[Records from a data collection]
+++++
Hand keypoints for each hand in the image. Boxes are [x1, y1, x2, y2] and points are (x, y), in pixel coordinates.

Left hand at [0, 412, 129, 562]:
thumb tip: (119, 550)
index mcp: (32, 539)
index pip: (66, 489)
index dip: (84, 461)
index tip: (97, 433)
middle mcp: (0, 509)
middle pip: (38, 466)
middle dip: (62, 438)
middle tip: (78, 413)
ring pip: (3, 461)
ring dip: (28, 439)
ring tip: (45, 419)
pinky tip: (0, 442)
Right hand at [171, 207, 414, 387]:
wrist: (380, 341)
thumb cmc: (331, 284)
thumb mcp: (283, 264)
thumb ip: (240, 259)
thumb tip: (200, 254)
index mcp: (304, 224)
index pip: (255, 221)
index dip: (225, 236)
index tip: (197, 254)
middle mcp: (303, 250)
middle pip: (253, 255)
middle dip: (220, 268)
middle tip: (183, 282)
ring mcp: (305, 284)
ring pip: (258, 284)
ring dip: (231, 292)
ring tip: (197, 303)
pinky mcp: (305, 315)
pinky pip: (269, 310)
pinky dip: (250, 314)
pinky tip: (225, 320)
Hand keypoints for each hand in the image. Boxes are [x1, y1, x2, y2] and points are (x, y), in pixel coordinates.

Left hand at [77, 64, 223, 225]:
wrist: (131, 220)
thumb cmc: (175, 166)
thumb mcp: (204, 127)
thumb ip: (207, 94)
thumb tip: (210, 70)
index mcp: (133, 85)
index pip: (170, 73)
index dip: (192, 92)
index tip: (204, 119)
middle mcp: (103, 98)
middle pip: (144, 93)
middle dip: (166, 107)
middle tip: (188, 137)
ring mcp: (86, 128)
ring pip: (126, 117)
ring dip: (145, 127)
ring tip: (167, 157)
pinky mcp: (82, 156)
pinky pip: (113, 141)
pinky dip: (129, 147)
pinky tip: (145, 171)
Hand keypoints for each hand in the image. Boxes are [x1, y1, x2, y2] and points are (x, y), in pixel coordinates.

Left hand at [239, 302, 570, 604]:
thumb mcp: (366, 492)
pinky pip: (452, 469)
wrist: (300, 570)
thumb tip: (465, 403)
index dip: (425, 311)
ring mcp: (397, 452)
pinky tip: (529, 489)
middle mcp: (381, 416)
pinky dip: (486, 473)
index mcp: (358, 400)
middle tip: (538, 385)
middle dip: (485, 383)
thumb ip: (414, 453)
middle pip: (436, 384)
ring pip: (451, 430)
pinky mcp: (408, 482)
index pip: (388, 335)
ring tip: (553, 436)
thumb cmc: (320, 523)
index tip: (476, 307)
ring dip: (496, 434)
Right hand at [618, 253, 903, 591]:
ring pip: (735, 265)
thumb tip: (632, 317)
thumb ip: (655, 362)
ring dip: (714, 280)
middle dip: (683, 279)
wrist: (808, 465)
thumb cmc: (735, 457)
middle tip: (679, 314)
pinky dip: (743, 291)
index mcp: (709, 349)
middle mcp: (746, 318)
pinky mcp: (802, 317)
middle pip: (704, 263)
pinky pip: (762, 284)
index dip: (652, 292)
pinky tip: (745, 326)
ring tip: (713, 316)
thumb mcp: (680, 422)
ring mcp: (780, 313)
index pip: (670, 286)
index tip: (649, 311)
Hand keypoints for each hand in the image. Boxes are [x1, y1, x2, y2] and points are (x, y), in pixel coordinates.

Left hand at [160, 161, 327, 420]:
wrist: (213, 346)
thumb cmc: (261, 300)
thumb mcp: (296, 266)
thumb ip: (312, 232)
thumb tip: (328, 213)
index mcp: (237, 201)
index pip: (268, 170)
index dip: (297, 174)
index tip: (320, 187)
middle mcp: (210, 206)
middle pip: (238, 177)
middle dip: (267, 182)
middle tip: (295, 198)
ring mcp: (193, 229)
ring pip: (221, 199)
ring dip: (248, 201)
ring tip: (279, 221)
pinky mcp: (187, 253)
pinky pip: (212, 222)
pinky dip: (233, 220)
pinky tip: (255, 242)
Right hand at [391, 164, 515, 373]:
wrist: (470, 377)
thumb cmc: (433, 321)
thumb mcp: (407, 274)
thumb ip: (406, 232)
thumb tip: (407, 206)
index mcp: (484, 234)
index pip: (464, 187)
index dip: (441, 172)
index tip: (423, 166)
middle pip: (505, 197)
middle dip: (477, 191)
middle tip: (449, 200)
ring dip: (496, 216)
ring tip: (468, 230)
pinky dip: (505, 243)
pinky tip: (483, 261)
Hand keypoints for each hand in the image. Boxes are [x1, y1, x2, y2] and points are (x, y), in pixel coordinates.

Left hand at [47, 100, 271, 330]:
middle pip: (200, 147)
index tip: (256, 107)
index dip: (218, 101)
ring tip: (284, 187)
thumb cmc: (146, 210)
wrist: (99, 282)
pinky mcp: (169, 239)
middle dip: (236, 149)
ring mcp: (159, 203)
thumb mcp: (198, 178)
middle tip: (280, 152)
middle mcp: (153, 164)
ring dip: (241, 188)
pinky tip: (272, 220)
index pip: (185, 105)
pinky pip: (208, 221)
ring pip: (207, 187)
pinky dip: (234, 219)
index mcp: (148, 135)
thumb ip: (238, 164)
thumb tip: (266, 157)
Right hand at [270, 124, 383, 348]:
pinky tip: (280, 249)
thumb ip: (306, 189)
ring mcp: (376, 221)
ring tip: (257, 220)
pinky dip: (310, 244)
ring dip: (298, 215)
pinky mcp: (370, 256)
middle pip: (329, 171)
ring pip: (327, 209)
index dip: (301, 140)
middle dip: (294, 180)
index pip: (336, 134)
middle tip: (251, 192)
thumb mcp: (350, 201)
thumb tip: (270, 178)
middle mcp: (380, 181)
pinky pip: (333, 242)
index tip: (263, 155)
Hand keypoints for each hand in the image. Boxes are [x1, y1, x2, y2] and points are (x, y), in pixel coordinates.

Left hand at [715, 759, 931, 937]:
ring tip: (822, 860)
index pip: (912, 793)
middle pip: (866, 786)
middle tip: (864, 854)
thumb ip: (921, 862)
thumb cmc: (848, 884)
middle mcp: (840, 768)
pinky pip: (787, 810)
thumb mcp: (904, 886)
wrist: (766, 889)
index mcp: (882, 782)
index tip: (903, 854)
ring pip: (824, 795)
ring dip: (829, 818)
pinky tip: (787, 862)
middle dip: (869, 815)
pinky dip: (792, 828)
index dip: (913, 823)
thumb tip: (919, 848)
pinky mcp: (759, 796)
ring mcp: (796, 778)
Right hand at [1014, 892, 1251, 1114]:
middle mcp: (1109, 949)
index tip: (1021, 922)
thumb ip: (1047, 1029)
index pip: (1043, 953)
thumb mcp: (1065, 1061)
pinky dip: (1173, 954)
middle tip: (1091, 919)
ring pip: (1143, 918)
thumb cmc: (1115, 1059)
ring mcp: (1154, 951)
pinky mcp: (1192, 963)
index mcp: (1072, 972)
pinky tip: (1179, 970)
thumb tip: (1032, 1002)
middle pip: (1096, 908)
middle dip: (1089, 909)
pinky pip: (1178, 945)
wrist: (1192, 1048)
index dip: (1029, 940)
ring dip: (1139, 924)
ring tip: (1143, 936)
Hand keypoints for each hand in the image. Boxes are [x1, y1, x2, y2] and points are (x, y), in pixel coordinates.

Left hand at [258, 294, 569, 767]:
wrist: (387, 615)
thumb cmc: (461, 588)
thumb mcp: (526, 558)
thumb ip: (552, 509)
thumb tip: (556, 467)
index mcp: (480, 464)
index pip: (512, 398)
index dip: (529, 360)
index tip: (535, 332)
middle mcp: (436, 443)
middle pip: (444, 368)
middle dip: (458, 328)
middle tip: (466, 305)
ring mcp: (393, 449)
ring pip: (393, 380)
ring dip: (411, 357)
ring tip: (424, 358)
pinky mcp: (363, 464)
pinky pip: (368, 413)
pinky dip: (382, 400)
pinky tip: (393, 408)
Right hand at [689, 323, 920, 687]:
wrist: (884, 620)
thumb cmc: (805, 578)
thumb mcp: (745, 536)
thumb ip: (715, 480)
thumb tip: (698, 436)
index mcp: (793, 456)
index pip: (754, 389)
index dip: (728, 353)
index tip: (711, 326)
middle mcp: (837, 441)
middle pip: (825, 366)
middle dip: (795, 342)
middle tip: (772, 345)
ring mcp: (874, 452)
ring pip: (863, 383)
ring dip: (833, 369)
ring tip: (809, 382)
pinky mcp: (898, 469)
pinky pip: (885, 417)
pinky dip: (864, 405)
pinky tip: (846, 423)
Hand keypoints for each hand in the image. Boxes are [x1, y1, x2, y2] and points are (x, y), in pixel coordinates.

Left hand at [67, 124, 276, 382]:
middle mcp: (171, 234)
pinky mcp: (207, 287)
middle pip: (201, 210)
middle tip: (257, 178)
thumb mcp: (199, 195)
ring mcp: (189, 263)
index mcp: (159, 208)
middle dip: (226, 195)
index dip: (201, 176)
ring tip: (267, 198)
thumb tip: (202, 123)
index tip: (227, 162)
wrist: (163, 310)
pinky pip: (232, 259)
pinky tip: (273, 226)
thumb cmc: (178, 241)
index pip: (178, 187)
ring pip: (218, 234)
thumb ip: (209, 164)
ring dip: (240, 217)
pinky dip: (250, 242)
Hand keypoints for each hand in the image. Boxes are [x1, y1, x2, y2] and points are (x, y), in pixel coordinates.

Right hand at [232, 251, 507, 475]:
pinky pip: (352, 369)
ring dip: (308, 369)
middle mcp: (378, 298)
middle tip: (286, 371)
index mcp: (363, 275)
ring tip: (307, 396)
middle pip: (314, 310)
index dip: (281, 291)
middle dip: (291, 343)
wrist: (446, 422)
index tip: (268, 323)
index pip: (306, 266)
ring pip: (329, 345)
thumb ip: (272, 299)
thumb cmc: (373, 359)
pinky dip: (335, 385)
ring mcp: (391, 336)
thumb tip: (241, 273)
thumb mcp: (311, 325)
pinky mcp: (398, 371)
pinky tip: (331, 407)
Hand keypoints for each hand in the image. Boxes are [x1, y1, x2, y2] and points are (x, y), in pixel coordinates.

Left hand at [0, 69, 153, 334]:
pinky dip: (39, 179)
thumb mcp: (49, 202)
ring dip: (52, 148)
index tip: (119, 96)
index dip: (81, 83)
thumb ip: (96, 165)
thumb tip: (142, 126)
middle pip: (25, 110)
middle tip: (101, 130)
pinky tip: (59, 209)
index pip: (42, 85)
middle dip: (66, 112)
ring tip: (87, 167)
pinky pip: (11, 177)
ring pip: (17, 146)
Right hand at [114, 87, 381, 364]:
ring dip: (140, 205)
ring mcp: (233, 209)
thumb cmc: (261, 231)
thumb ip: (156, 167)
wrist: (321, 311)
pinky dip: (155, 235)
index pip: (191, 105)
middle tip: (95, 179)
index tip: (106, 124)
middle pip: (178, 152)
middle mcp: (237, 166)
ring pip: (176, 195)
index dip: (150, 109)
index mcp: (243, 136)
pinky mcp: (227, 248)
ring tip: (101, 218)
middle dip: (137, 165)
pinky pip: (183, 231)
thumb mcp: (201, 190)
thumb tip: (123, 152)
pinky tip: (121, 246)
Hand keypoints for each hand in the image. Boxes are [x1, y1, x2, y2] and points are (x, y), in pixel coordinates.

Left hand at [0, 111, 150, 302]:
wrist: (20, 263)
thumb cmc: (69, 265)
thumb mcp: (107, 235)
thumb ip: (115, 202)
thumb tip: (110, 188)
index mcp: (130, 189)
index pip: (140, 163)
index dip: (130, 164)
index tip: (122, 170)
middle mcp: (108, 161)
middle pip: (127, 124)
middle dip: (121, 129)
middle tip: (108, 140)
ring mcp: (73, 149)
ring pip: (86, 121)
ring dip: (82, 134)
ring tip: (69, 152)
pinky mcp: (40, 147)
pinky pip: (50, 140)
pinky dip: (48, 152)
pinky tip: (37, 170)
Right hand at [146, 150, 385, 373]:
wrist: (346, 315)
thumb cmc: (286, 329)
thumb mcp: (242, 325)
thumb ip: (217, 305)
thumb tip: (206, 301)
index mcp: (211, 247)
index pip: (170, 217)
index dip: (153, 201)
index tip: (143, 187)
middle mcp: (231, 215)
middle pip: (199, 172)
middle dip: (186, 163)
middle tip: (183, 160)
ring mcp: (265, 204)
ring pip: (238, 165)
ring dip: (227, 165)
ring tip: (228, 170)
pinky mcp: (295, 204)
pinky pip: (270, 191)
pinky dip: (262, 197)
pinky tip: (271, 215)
+++++
**HOW TO COMPLETE THIS TASK**
All lines above from the one holding "thumb cmc: (331, 284)" to the one holding "thumb cmc: (320, 523)", inclusive, are to be copied exactly; no other line is wanted.

**RESPONSE AREA**
thumb cmc: (331, 284)
thumb mcp: (283, 264)
thumb ip: (240, 259)
thumb tip: (200, 254)
index mcp: (304, 224)
index pip: (255, 221)
index dip: (225, 236)
index tip: (197, 254)
middle mcp: (303, 250)
middle pip: (253, 255)
middle dip: (220, 268)
middle tip: (183, 282)
ring mcp: (305, 284)
ring pip: (258, 284)
ring dip: (231, 292)
ring tip: (197, 303)
pinky mcp: (305, 315)
pinky pip: (269, 310)
pinky dip: (250, 314)
pinky tip: (225, 320)
Hand keypoints for each hand in the image. Boxes are [x1, y1, x2, y2] and points are (x, y), in pixel coordinates.

Left hand at [77, 64, 223, 225]:
wrist: (131, 220)
thumb cmc: (175, 166)
thumb mcp: (204, 127)
thumb ip: (207, 94)
thumb tip: (210, 70)
index mcp: (133, 85)
index pip: (170, 73)
index dip: (192, 92)
index tip: (204, 119)
middle mcp: (103, 98)
middle pip: (144, 93)
middle dip: (166, 107)
middle tip: (188, 137)
ring mcp: (86, 128)
ring pip: (126, 117)
ring dip: (145, 127)
ring tip: (167, 157)
pinky mcp: (82, 156)
pinky pip: (113, 141)
pinky dip: (129, 147)
pinky tip: (145, 171)
Hand keypoints for each hand in the image. Boxes are [x1, y1, x2, y2] and points are (x, y), in pixel coordinates.

Left hand at [239, 302, 570, 604]:
thumb mcp: (366, 492)
pinky pip: (452, 469)
wrist: (300, 570)
thumb tip: (465, 403)
index dip: (425, 311)
ring mcp: (397, 452)
pinky tip: (529, 489)
middle mcp: (381, 416)
pinky dip: (486, 473)
index mcp: (358, 400)
middle tip: (538, 385)
middle dip: (485, 383)
thumb ip: (414, 453)
middle pip: (436, 384)
ring pip: (451, 430)
pinky mcp: (408, 482)
index pip: (388, 335)
ring tip: (553, 436)
thumb cmc: (320, 523)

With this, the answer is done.